━━ COLLECTED DATA ━━
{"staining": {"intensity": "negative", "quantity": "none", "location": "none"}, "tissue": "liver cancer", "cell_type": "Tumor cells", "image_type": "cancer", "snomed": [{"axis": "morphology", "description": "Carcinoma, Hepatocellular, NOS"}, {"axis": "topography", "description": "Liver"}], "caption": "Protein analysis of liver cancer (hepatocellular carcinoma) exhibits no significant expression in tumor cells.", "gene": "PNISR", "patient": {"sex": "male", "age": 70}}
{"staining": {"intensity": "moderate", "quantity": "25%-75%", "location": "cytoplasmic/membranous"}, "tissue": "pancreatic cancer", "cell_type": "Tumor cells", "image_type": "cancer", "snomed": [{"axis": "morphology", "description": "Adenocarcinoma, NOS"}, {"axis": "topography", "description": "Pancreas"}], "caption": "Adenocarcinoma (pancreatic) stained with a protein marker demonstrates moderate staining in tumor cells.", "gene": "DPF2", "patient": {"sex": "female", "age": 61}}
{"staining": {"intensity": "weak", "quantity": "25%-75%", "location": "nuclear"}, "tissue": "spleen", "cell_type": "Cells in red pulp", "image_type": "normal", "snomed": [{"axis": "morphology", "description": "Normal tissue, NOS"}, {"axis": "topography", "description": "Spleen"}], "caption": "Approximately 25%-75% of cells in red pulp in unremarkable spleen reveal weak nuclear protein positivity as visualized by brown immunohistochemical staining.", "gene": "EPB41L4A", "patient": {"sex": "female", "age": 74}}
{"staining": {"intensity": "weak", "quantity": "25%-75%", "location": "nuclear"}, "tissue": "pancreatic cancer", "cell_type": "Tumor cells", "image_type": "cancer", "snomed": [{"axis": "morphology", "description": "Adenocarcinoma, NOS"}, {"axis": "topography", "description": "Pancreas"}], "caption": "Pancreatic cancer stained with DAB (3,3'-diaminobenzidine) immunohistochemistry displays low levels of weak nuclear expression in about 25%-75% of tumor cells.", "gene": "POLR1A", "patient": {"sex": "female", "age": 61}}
━━━
TASK STATEMENT: Word for word, write out the entire listing once more.

TASK RESPONSE:
{"staining": {"intensity": "negative", "quantity": "none", "location": "none"}, "tissue": "liver cancer", "cell_type": "Tumor cells", "image_type": "cancer", "snomed": [{"axis": "morphology", "description": "Carcinoma, Hepatocellular, NOS"}, {"axis": "topography", "description": "Liver"}], "caption": "Protein analysis of liver cancer (hepatocellular carcinoma) exhibits no significant expression in tumor cells.", "gene": "PNISR", "patient": {"sex": "male", "age": 70}}
{"staining": {"intensity": "moderate", "quantity": "25%-75%", "location": "cytoplasmic/membranous"}, "tissue": "pancreatic cancer", "cell_type": "Tumor cells", "image_type": "cancer", "snomed": [{"axis": "morphology", "description": "Adenocarcinoma, NOS"}, {"axis": "topography", "description": "Pancreas"}], "caption": "Adenocarcinoma (pancreatic) stained with a protein marker demonstrates moderate staining in tumor cells.", "gene": "DPF2", "patient": {"sex": "female", "age": 61}}
{"staining": {"intensity": "weak", "quantity": "25%-75%", "location": "nuclear"}, "tissue": "spleen", "cell_type": "Cells in red pulp", "image_type": "normal", "snomed": [{"axis": "morphology", "description": "Normal tissue, NOS"}, {"axis": "topography", "description": "Spleen"}], "caption": "Approximately 25%-75% of cells in red pulp in unremarkable spleen reveal weak nuclear protein positivity as visualized by brown immunohistochemical staining.", "gene": "EPB41L4A", "patient": {"sex": "female", "age": 74}}
{"staining": {"intensity": "weak", "quantity": "25%-75%", "location": "nuclear"}, "tissue": "pancreatic cancer", "cell_type": "Tumor cells", "image_type": "cancer", "snomed": [{"axis": "morphology", "description": "Adenocarcinoma, NOS"}, {"axis": "topography", "description": "Pancreas"}], "caption": "Pancreatic cancer stained with DAB (3,3'-diaminobenzidine) immunohistochemistry displays low levels of weak nuclear expression in about 25%-75% of tumor cells.", "gene": "POLR1A", "patient": {"sex": "female", "age": 61}}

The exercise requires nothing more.